Las Casas Filipinas: Jose Acuzar's Masterful Rendition of Our Past

The beauty of bahay na bato
How to market or brand the Philippines? This has been the question eversince by people who want to increase tourist traction in this country. Obviously, the Philippines is highly marketable, no doubt about it. This country offers innumerable surprises---a rich biodiverse environment, a friendly and intelligent people who speak English, and a culture rich in Western and Eastern influences.

Every single one can soak up the Filipino culture because it is an elegant mesh of every thing that is excellent about the human race. Be it expressed in food, in architecture, in arts (paintings and stuff) or languages, the Filipino cultural contribution to world culture is already there and being recognized globally.

If you look at the landscape though, gone are the vestiges of past Western and Eastern influences in the structures that dot the land. These structures should have been splendid attractions to an ever-weary and ever-expanding tourist horde who not only seek the fine beaches and natural attractions of a country but often ask for historical heritages of previous generations.

What we now see are modern structures that show a future brighter than today. Those old, yet grand structures of History are slowly being erased from the landscape in exchange for modern structures that are built merely to satiate commercial interests rather than keeping the aesthetics of the place.

Today, ask of any monument or structure that would really represent the Filipino, and we find none. Is the Rizal monument a true depiction of what is Filipino? No.

Malaysia, for example, has their temples and a world-class building. Indonesia has their rich Muslim culture. Singapore has its modern and cosmopolitan structures, while Thailand offers both modern and centuries-old structures.

The important thing why I am writing about this is the fact that the absence of these cultural landmarks and structures reinforce the belief of a Philippines peopled by sub-human or uncultured races prior to the arrival of Western powers.

Obviously, this is entirely a false and untrue interpretation of the Philippines. The Philippines of eons past was the toast of the region. The Philippines of eons past was a country proud of the many mixture of peoples that make it their home. The Philippines was the first cosmopolitan country in the entire Asia, visited by peoples around the world, and being managed by peoples practising a high level of civilization and culture.

The thing is---where are the evidence of such a high, rich and culturally diversified civilization? Where are those structures that depict a Venice of Asia (the Philippines was once referred by Westerners as such)?

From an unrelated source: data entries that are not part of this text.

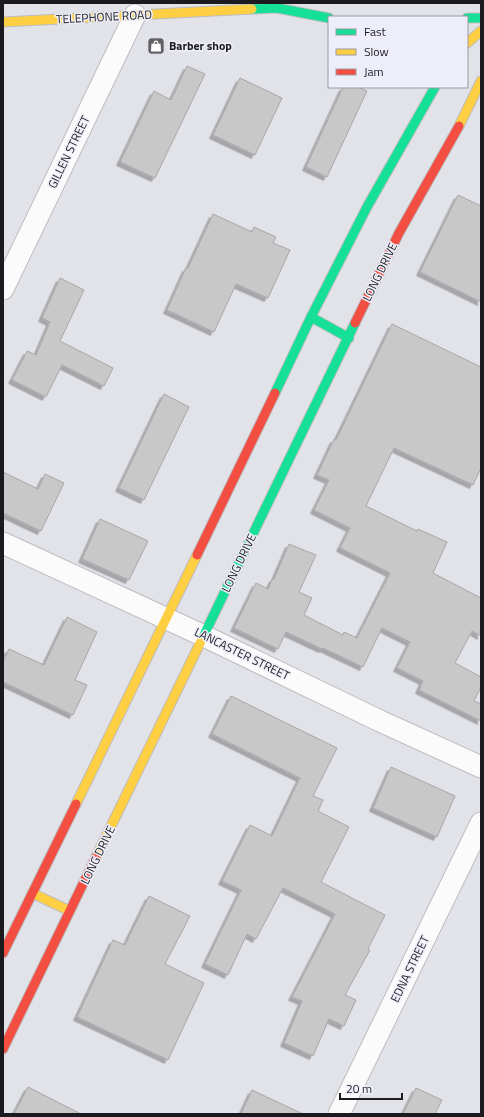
<svg xmlns="http://www.w3.org/2000/svg" width="484" height="1117" font-family="'Titillium Web',sans-serif">
<defs>
<filter id="shadow"><feDropShadow dx="-3.5" dy="3.5" stdDeviation="0" flood-color="#0004"/></filter>
</defs>
<rect width="100%" height="100%" fill="#e2e3e8"/>
<g fill="#c9c8c8" stroke="#a7a6a8" filter="url(#shadow)">
<polygon points="187,66 205,74 155,178 120,162 154,91 171,100"/>
<polygon points="240,78 282,98 255,155 213,135"/>
<polygon points="343,87 358,87 367,91 327,177 306,167"/>
<polygon points="458,195 481,206 481,302 420,272"/>
<polygon points="213,214 252,232 254,227 276,237 273,243 290,250 268,298 236,284 214,332 167,310 186,268 188,268"/>
<polygon points="60,278 84,290 60,341 113,368 104,386 62,365 46,397 12,380 27,351 36,355 50,322 42,318"/>
<polygon points="392,324 481,367 481,468 473,485 394,448 366,506 417,531 418,529 447,542 433,573 481,598 481,636 472,631 455,663 481,677 481,687 474,701 481,704 481,721 419,690 423,681 397,668 410,642 382,628 363,667 323,648 322,649 286,632 278,649 234,628 256,583 268,589 273,578 274,579 289,544 316,555 299,592 312,598 304,615 343,635 344,632 357,638 390,573 340,548 350,528 314,510 329,480 317,475 334,439 336,440"/>
<polygon points="164,394 189,407 144,500 119,488"/>
<polygon points="3,472 38,489 45,474 64,483 41,531 3,513"/>
<polygon points="100,519 148,541 129,580 82,559"/>
<polygon points="67,617 97,632 75,680 87,685 73,715 3,682 3,661 9,649 44,665"/>
<polygon points="231,696 337,748 313,796 323,800 318,811 349,827 321,882 385,915 368,949 370,950 345,995 356,1000 344,1026 329,1019 313,1056 284,1043 302,1001 292,997 335,914 283,888 256,939 247,934 228,975 205,964 241,890 222,881 250,825 272,836 300,778 212,734"/>
<polygon points="391,767 455,796 437,837 373,808"/>
<polygon points="149,896 190,916 165,964 204,983 168,1060 77,1017 113,940 125,945"/>
<polygon points="28,1087 81,1114 14,1114"/>
<polygon points="416,1088 442,1100 435,1114 403,1114"/>
<polygon points="252,1090 303,1114 241,1114"/>
</g>
<g fill="none" stroke-linecap="round" stroke-linejoin="round">
<defs>
<g id="street">
<polyline points="3,289 135,15"/>
<polyline points="3,543 204,636 380,721 481,767"/>
<polyline points="339,1114 481,823"/>
</g>
<g id="fast">
<polyline points="252,9 277,8 329,18"/>
<polyline points="467,18 481,18"/>
<polyline points="311,317 349,338"/>
<polyline points="275,393 311,317 367,207 435,87"/>
<polyline points="203,637 355,323"/>
</g>
<g id="slow">
<polyline points="3,22 252,9"/>
<polyline points="467,43 481,31"/>
<polyline points="459,126 481,81"/>
<polyline points="76,804 197,555"/>
<polyline points="96,857 203,637"/>
<polyline points="32,893 70,911"/>
</g>
<g id="jam">
<polyline points="355,323 399,233 459,126"/>
<polyline points="197,555 275,393"/>
<polyline points="3,953 76,804"/>
<polyline points="3,1049 96,857"/>
</g>
</defs>
<use href="#street" stroke="#bdbdc1" stroke-width="23"/>
<use href="#fast" stroke="#bdbdc1" stroke-width="11"/>
<use href="#slow" stroke="#bdbdc1" stroke-width="11"/>
<use href="#jam" stroke="#bdbdc1" stroke-width="11"/>
<use href="#street" stroke="#fbfbfc" stroke-width="21"/>
<use href="#fast" stroke="#16e098" stroke-width="9"/>
<use href="#slow" stroke="#ffcf43" stroke-width="9"/>
<use href="#jam" stroke="#f24e42" stroke-width="9"/>
</g>
<defs>
<symbol id="shop-square" viewBox="-11 -11 22 22"><rect x="-9" y="-9" width="18" height="18" rx="4" fill="#616165" stroke="#edeef9"/><path d="M-5-2.5h2.3a2.7 3.5 0 0 1 5.4 0H5L5.5 6h-11ZM-1.5-2.5h3a1.5 2.3 0 0 0-3 0Z" fill="#fff"/></symbol>
</defs>
<g fill-rule="evenodd">
<use href="#shop-square" x="146" y="36" width="20" height="20"/>
</g>
<g text-anchor="middle" stroke-width="3" stroke-linejoin="round" paint-order="stroke">
<g font-size="12" fill="#1b1b1f" stroke="#edeef9">
<text transform="translate(104 17) rotate(-3)" y="4">TELEPHONE ROAD</text>
<text transform="translate(69 152) rotate(-64)" y="4">GILLEN STREET</text>
<text transform="translate(380 272) rotate(-64)" y="4">LONG DRIVE</text>
<text transform="translate(239 563) rotate(-64)" y="4">LONG DRIVE</text>
<text transform="translate(242 654) rotate(26)" y="4">LANCASTER STREET</text>
<text transform="translate(98 855) rotate(-64)" y="4">LONG DRIVE</text>
<text transform="translate(410 969) rotate(-64)" y="4">EDNA STREET</text>
</g>
<g font-size="12" font-weight="bold" fill="#1b1b1f" stroke="#edeef9" text-anchor="start">
<text x="169" y="50">Barber shop</text>
</g>
</g>
<rect width="484" height="1117" fill="none" stroke="#1b1b1f" stroke-width="8"/>
<rect x="328" y="16" width="140" height="72" fill="#edeef9" stroke="#999aa2"/>
<rect x="336" y="29" width="20" height="6" fill="#16e098" stroke="#999aa2"/>
<text x="364" y="36" font-size="12" fill="#1b1b1f">Fast</text>
<rect x="336" y="49" width="20" height="6" fill="#ffcf43" stroke="#999aa2"/>
<text x="364" y="56" font-size="12" fill="#1b1b1f">Slow</text>
<rect x="336" y="69" width="20" height="6" fill="#f24e42" stroke="#999aa2"/>
<text x="364" y="76" font-size="12" fill="#1b1b1f">Jam</text>
<path d="M340 1093v6h62v-6" fill="none" stroke="#1b1b1f" stroke-width="2"/>
<text x="346" y="1093" font-size="12" fill="#1b1b1f" stroke="#edeef9" stroke-width="3" paint-order="stroke">20 m</text>
</svg>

A proper marketing of the Philippines should consider what the past may offer for the present. Of course, our past is replete not just of suffering, but of grandeur. The grandeur of the historical Philippines must be made public and must be the core marketing concept.

Jose Acuzar of New San Jose Builders had that in mind when he built the Las Casas Filipinas de Acuzar in Bataan.

This 56 year old entrepreneur and builder is a true marketeer and visionary. Here, in this place which he created in Bagac Bataan lies the very answer to the age-old problem of how to market the Philippines to the world.

In this 12 hectare resort property at the very edge of Bataan peninsula fronting the majestic South China sea lies a cultural wonder that is not just a feast for the eyes, but also, for the intellect.

Las Casas Filipinas de Acuzar is being positioned as a Genesis or Heritage site, but for the common tourist like me and my family who spent a wonderful night there, the resort is a mix of a theme and heritage site.

It is not enough to spend a night there. The place is just teeming with wonderful sights that astound the senses. No where in the Philippines could you find such grand and proud expression of historical heritage such as Las Casas Filipinas.

Las Casas Filipinas is not just a place which will raise your awareness about housing of the past or the architectural creations during our colonial past. Being there, spending time in Las Casas Filipinas affords you with innumerable and delicious discoveries of what life was at the time of the colonial era.

Imagine yourself spending time in a place which you only read in history books. Before, it used to be just a dream as an historiographer to experience living in 18th century Philippines. It was the time of the heroes.

Now, it is surely not enough to just spend the night sleeping in one of the majestic stone houses or bahay na bato. For the purists, they would probably tell me that it is a sacrilege praising these houses since these are expressions of our people's slavish past.

No. I see in the bahay na bato the true Filipino soul. There is just some of us who realize the fact that these houses are not replications of Western architectural thought; rather, these are symbols of how Filipinos interpret Western thinking.

Look at these houses and you'll find that these are living synergistic expressions of Western, Eastern and Filipino expressions of their environment. These houses are expressions of how Filipinos brand themselves. Every Bahay na bato has a Filipino, a Spanish, an Iberian, an Arabian, a Chinese, a Japanese, an Indian and even Roman influences in it. Fact is, the Bahay na bato can actually be described as a cosmopolitan house, the previous generations interpretations of what a house of a cosmopolitan family might look like.

The Bahay na bato is an indigenized creation, something truly Filipino and something which we must be proud of presenting to the world, like what we presently are proud of presenting--the jeepney.